# Data section

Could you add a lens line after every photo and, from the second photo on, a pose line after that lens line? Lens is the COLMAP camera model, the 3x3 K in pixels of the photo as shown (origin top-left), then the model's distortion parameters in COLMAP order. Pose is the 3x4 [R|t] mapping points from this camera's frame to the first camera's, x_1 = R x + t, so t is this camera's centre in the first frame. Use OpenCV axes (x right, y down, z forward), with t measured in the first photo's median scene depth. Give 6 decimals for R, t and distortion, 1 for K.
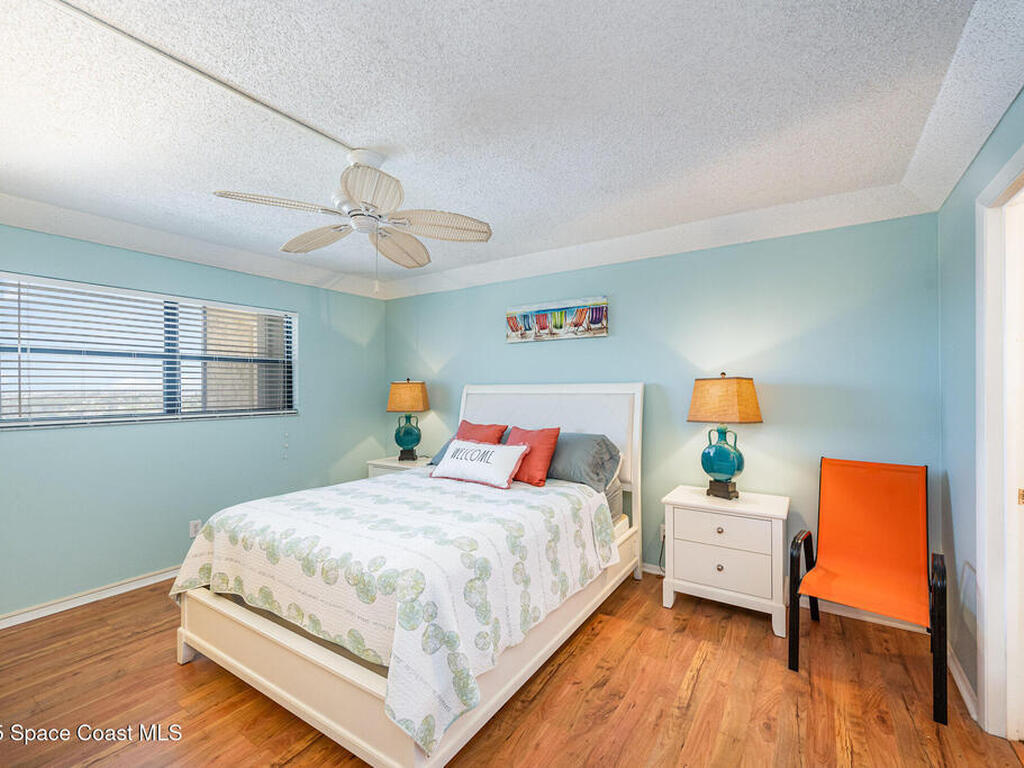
lens RADIAL K [[464.0, 0, 514.5], [0, 464.0, 387.0], [0, 0, 1]] dist [0.009655, 0.000029]
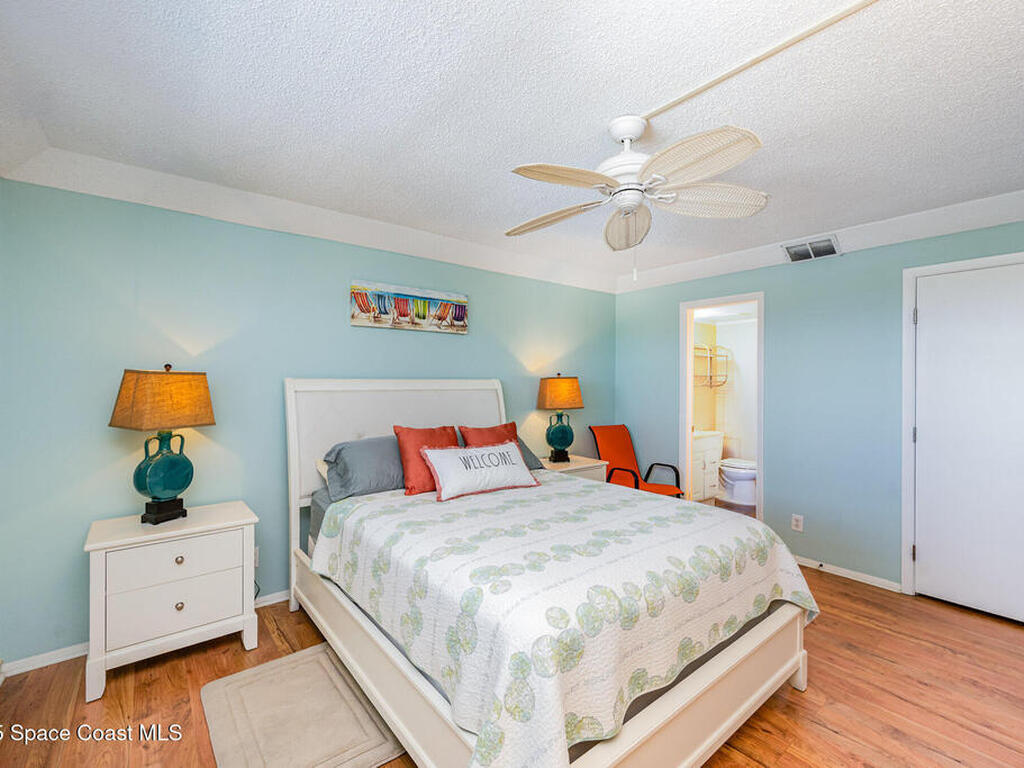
lens RADIAL K [[464.0, 0, 532.5], [0, 464.0, 352.9], [0, 0, 1]] dist [0.009655, 0.000029]
pose [[0.280604, 0.070119, 0.957259, -0.734999], [0.001314, 0.997299, -0.073438, 0.008991], [-0.959823, 0.021865, 0.279754, 0.551610]]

# Your assignment
Could you rewrite these lines with every "decimals" changed to "digits", keeping everything else the same and leaving out the pictures?

# Worked solution
Could you add a lens line after every photo and, from the second photo on, a pose line after that lens line? Lens is the COLMAP camera model, the 3x3 K in pixels of the photo as shown (origin top-left), then the model's distortion parameters in COLMAP order. Pose is the 3x4 [R|t] mapping points from this camera's frame to the first camera's, x_1 = R x + t, so t is this camera's centre in the first frame. Use OpenCV axes (x right, y down, z forward), with t measured in the first photo's median scene depth. Give 6 digits for R, t and distortion, 1 for K.
lens RADIAL K [[464.0, 0, 514.5], [0, 464.0, 387.0], [0, 0, 1]] dist [0.009655, 0.000029]
lens RADIAL K [[464.0, 0, 532.5], [0, 464.0, 352.9], [0, 0, 1]] dist [0.009655, 0.000029]
pose [[0.280604, 0.070119, 0.957259, -0.734999], [0.001314, 0.997299, -0.073438, 0.008991], [-0.959823, 0.021865, 0.279754, 0.551610]]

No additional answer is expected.